Traumatic tap 1 WBC:750 RBC (Roberts and Hedges)
Tests to order:
Cell Count
Chemistries (Glucose, Protein)
Culture/Gram Stain
Latex Agglutination (If gram stain negative with suspicion)
Cytology-if suspicion of tumor
Fungal/AFB/Crypto/VDRL if immunocompromised
If you suspect crypto, get opening pressures and closing pressures
A measurement of opening pressure should be attempted, unless the patient is so uncooperative as to invalidate the reading. CSF pressure should be measured with the subject in the horizontal lateral decubitus position (as described previously) and relaxed as much as possible. Normal range is 80-180 mm H 20, with small, visible excursions related to respiration and pulse. In cases of extremely high pressure (eg, 730 mm H20) the smallest sample possible (for the required testing) should be removed, followed by consideration of CSF pressure-lowering treatment, with continuous monitoring of the pressure until it decreases significantly.
Lateral approach
locate the mid point of the interspace between the dorsal spinous processes, then dropping laterally 1 cm, and caudally 1 cm. (for ease of wrist angle on insertion, it is easier if the lateral “drop” is downward toward the table with the patient lying flat on his side in the usual position) Then angle the needle 45 degrees cephalad and 45 degrees toward the midline. This allows you to “go around” the dorsal spinous processes and enter the dura at the base of the spinous processes. Recognize that this approach traverses a bit more territory so the needle hub is going to be closer to the skin when you enter the dura. You can do this also with the patient in the sitting position (useful in very obese patients when you are having difficulty palpating the dorsal spinous processes and need some extra help even finding the mid-line).

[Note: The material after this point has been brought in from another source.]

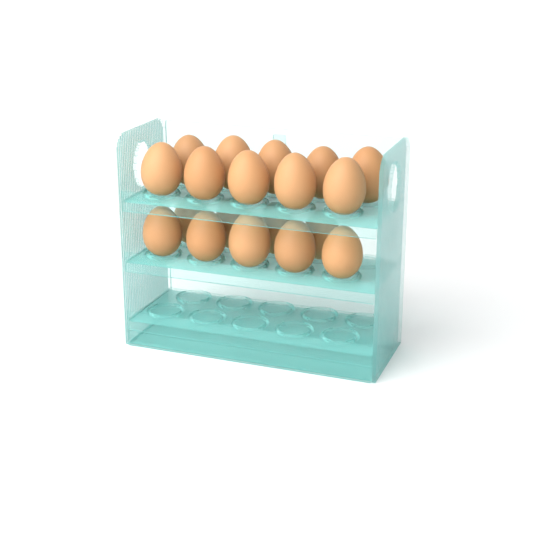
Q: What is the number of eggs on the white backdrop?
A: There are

LP safe in kids with PLT as low as 10,000 with ALL, so probably applicable to adults (JAMA 284(17):2222, November 1, 2000)

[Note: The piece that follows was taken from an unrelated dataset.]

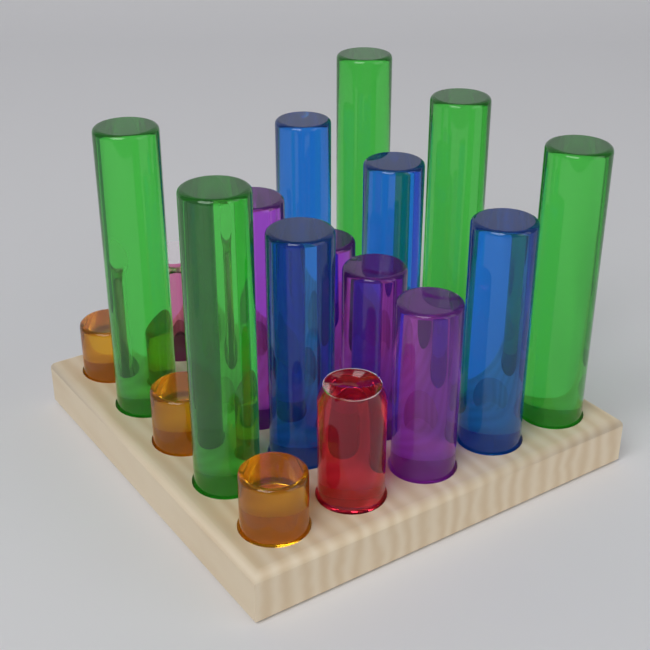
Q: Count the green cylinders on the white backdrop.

CT Findings with which LP Contraindicated
- Lateral shift of midline structures
- Loss of suprachiasmatic and basilar cisterns
- Obliteration of the fourth ventricle, or obliteration of the superior cerebellar and quadrigeminal plate cisterns with sparing of the ambient cistern
(Arch Intern Med 159:2681 December 13/27, 1999)

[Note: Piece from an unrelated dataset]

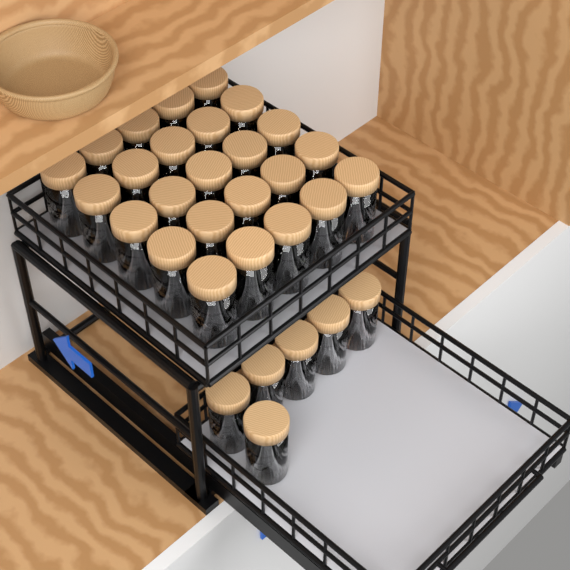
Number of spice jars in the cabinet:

Reduction of Post-Dural Headache
Rational Clinical Exam Review (JAMA 2006;296:2012)
reinsertion of stylet was important
CSF-Blood glucose of 0.4 or less
CSF WBC of 500/uL or higher
CSF lactate level >3.5 mmol/L
accurately dx bacterial meningitis
bed rest not helpful
Para-median Approach
1 cm down and 1cm over from upper spinous process go 45 and 45 degrees
Leg Positioning
Acad Emerg Med. 2001 Jan;8(1):8-12.
no effect (~1 cm difference)
From Michelle Lin
When to Skip Head CT Before LP for Meningitis
Hasbun et al. CT of head before LP in adults with suspected meningitis.
NEJM. 345(24), 12/13/01: 1727-33
Design: Prospective observational single-site study (n=301)
Observed Results:
Got a CT (235/301)
–> 56/235 (24%) had abnormal CT
–> 11/56 had mass effect
High risk clinical features associated with abnormal CT:
· Age >= 60 yr
· Immunocompromised (HIV, transplant, immunosuppressive tx)
· History of CNS disease (mass lesion, CVA, focal infection)
· Seizure < 1 wk PTA
· ALOC
· Unable to answer 2 questions correctly
· Unable to follow 2 commands correctly
· Gaze palsy
· Abnormal visual fields
· Facial palsy
· Arm or leg drift
· Abnormal language / speech
Applying the high risk criteria back to the enrollment group:
Got a CT (235/301)
–> 96/235 had no high risk features (41%)
–> 93/96 (97%) had normal CT
–> 3/96 (3%) had 2 non-herniations and 1 mild herniation on CT
–> All 3 patients got LP without complications.
Results tracking saved time:
Time to antibiotics (3.8 hr for CT+ vs 2.9 hr for CT-)
Time to LP (5.3 hr for CT+ vs 3.0 hr for CT-)
Limitations:
* Study requires validation on separate population (diff from derivation group)
* Does NOT apply to r/o subarachnoid hemorrhage
Traumatic Taps
BMJ. 2015 Feb 18;350:h568. CONCLUSION: No xanthochromia and red blood cell count <2000×10(6)/L reasonably excludes the diagnosis of aneurysmal subarachnoid hemorrhage. Most patients with acute headache who meet this cut off will need no further investigations and aneurysmal subarachnoid hemorrhage can be excluded as a cause of their headache.